Tonight I am in silk pyjamas, listening to sad French music, having eaten a lot of ice cream. Yup. It’s one of those nights. My day has been mediocre at best because I wasted so much time doing other things today. I made bread sticks (which actually turned out kind of delicious) and I had a very long shower, contemplating life. I am coming to terms with how much time I have wasted this weekend and I am really ashamed of it, but there’s nothing I can do now. I have to strive to stop wasting time like this now. My time management is clearly such a mess, even my mum made a point about how I should be spending more time studying.
I did all my French homework for tomorrow and my French speaking homework and I’m hoping to spend the next half hour recapping my chemistry notes from last year. I feel like chemistry is best learned through actually doing questions but I’m really not in the mood right now so maybe tomorrow.
My study goals for tomorrow are:
– do my chemistry homework after college tomorrow
– In my frees tomorrow try and get started on my Application notes for biology
– Do all my French listening homework that’s due in on Wednesday
I am feeling super panicked because time is really catching up to me now and I am not acting like I should.
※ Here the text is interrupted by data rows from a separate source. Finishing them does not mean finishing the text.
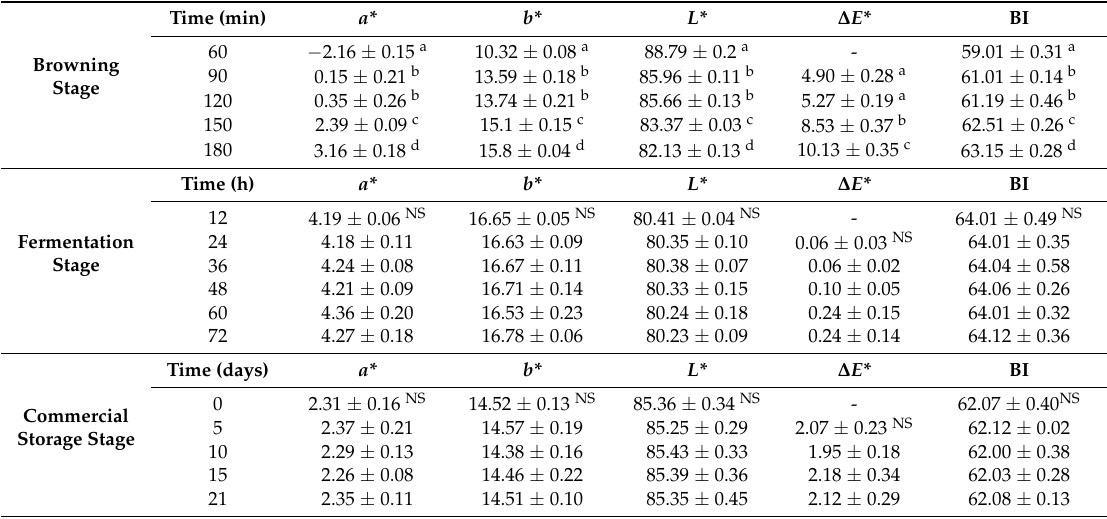
Table 3. Changes in the colour parameters ( a* , b* , L* , ∆ E and BI) during the manufacturing and storage of brown fermented milk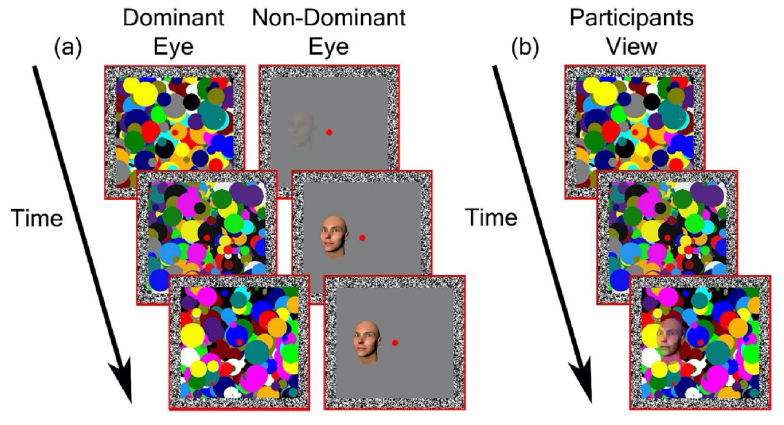
Figure 4. ( a ) A schematic of an example CFS trial. A high contrast flashing mask was presented to the participant’s dominant eye, while a face stimulus (here Standard Direct) was presented to the non-dominant eye. ( b ) A schematic example of a participant’s view during the task. The binocular presentation results in the temporary suppression of the face stimulus from conscious awareness. Participants are instructed to respond as quickly and as accurately as possible when any aspect of the face becomes visible.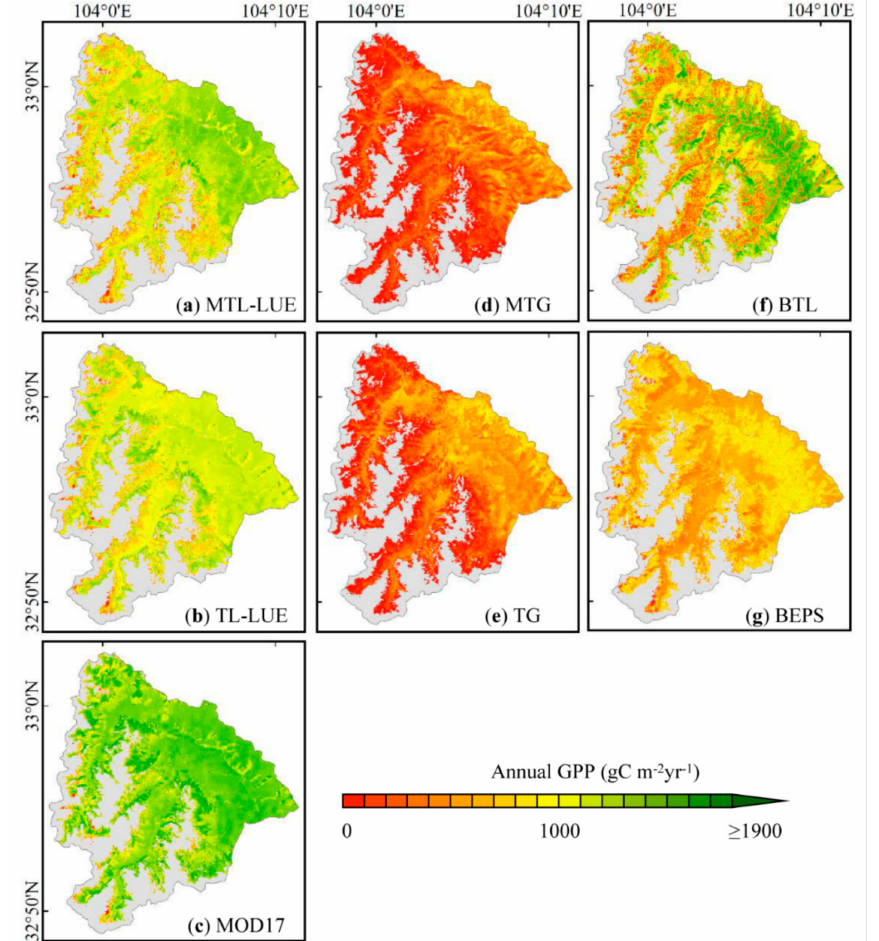
Figure 3. Spatial distributions of annual GPP MTL-LUE ( a ), GPP TL-LUE ( b ), GPP MOD17 ( c ), GPP MTG ( d ), GPP TG ( e ), GPP BTL ( f ), and GPP BEPS ( g ) over Wanglang Reserve. The annual values were summed from those daily (i.e., MOD17, TL-LUE, MTL-LUE, BEPS, and BTL) or 8-day (i.e., TG and MTG) estimates during DOY 1–273 in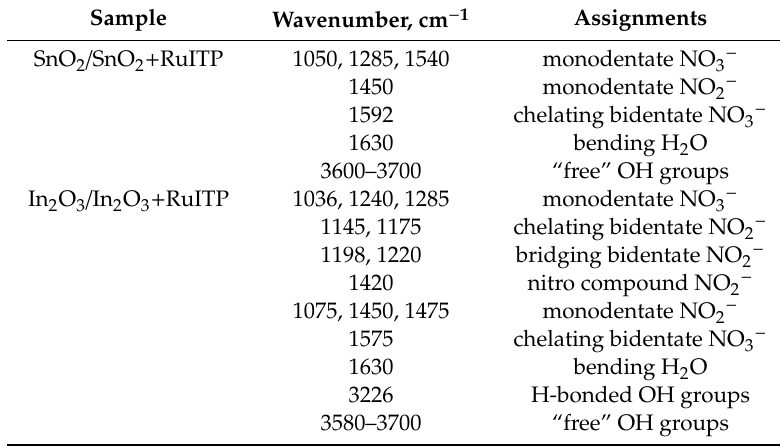
Table 3. Assignments of IR bands (cm − 1 ) appeared in DRFIT spectra as a result of NO adsorption on the surface of prepared samples at room temperature according to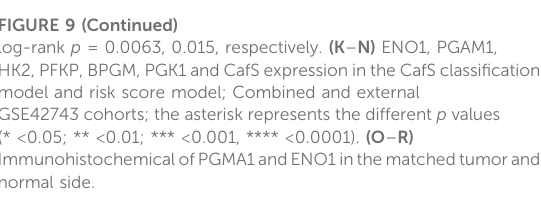
FIGURE 9 Relationship between CafS classi fi cation pattern and CAFs risk score model (A , B) The correlation between CafS and risk score in the combined and external cohort GSE42743; Combined, r = 0.14, p = 3.1e-05;GSE42743,r=0.5,p=7e-06. (C – F) CafSinthehighand low risk groups in the combined, TCGA-HNSC, GSE41613 and GSE42743 cohort p = 0.025, 0.012, 2.57e-06, 0.007, respectively. (G – J) Kaplan – Meiercurvesofoverallsurvivalaccordingtothemedian of ENO1 and PGAM1 expression in the Combined and GSE42743 external validation cohorts. Combined, ENO1 and PGAM1, log-rank p = 0.015, 0.035, respectively. GSE42743, ENO1 and PGAM1,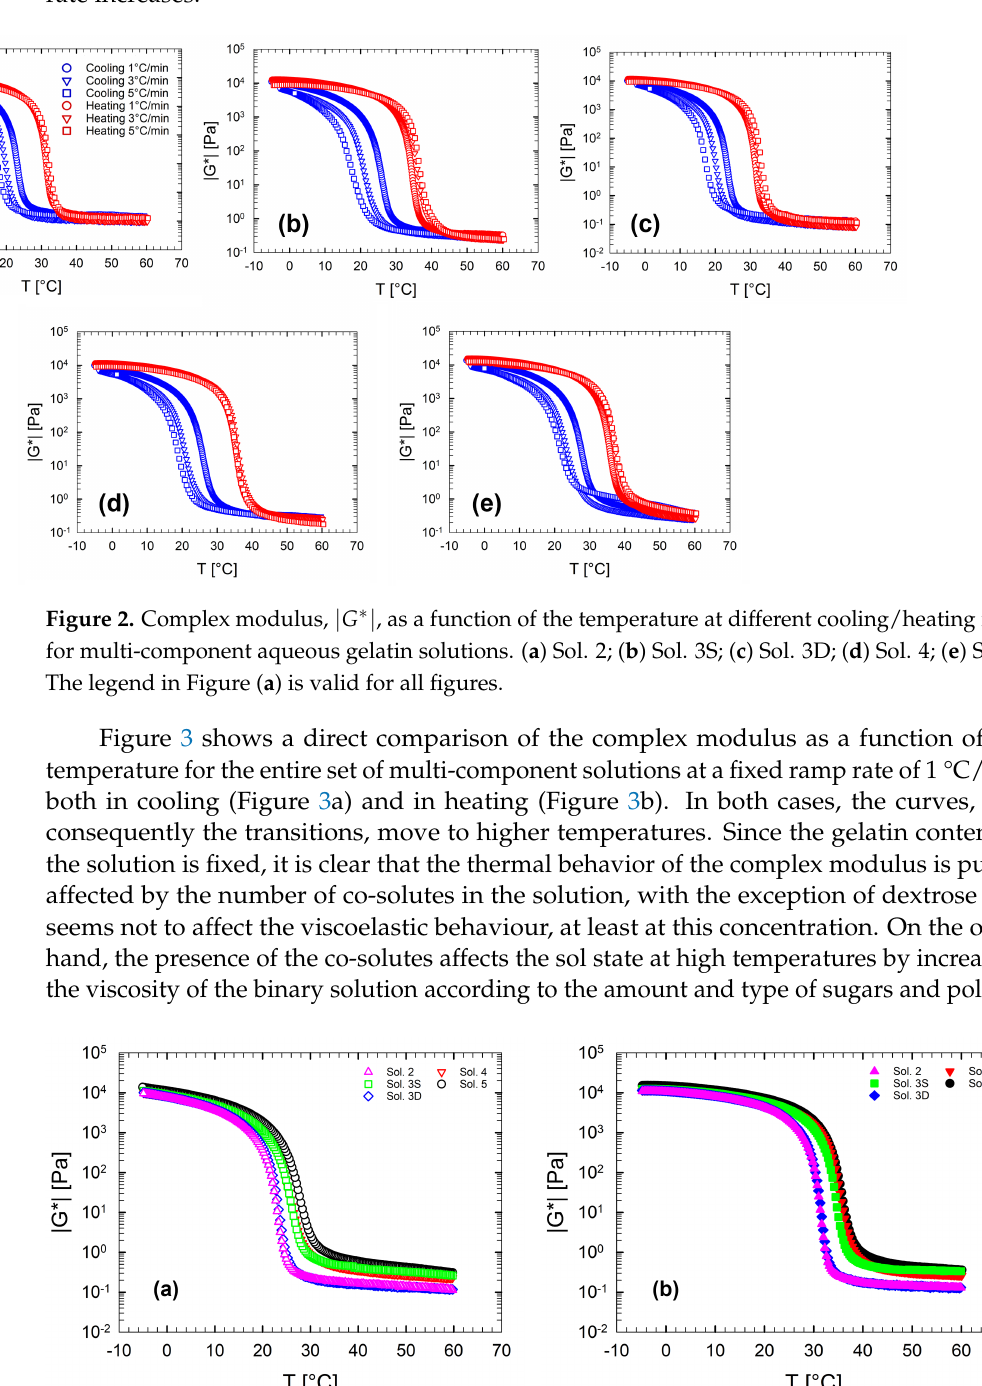
Figure 3. Complex modulus, aqueous gelatin solutions: ( a ) Cooling ramps and ( b ) heating ramps.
I’m not sure why I’m not doing anything despite the alarm in my head that only seems to get worse as I write here.
In other news, the weather is so terrible. While the snow has stopped, it’s absolutely freezing outside and I just don’t want to leave my bed. Even the house feels so cold, I was walking around with my coat on before.
Also I am so upset to see that I’ve been gaining weight so much recently. This is extremely frustrating and I can actually see me ruining myself because I simply cannot stop eating. I’m not sure what’s wrong with me but I am in such a bad state of mind right now, like I’m watching everything go badly and I’m kind of sitting here shrugging my shoulders and munching on something new. Let me turn my sad French music up and ignore everything even more.
I know I really jump randomly from topic to topic but on another note, I think I am going to delete the social media apps from my phone for a while. It’s not worth it right now and I think social media in general has such a toxic effect anyways on people so I see no reason to continue, especially during exam season. The stronger my desire to cut people out gets, the stronger my alter persona seems to crave attention and it’s taking a toll on me. I will mull this decision over in my mind for a while before I take any drastic measures, but I hope I will delete everything soon.
Thank you all for reading the downward slope that is my life. Hope yours is heading up!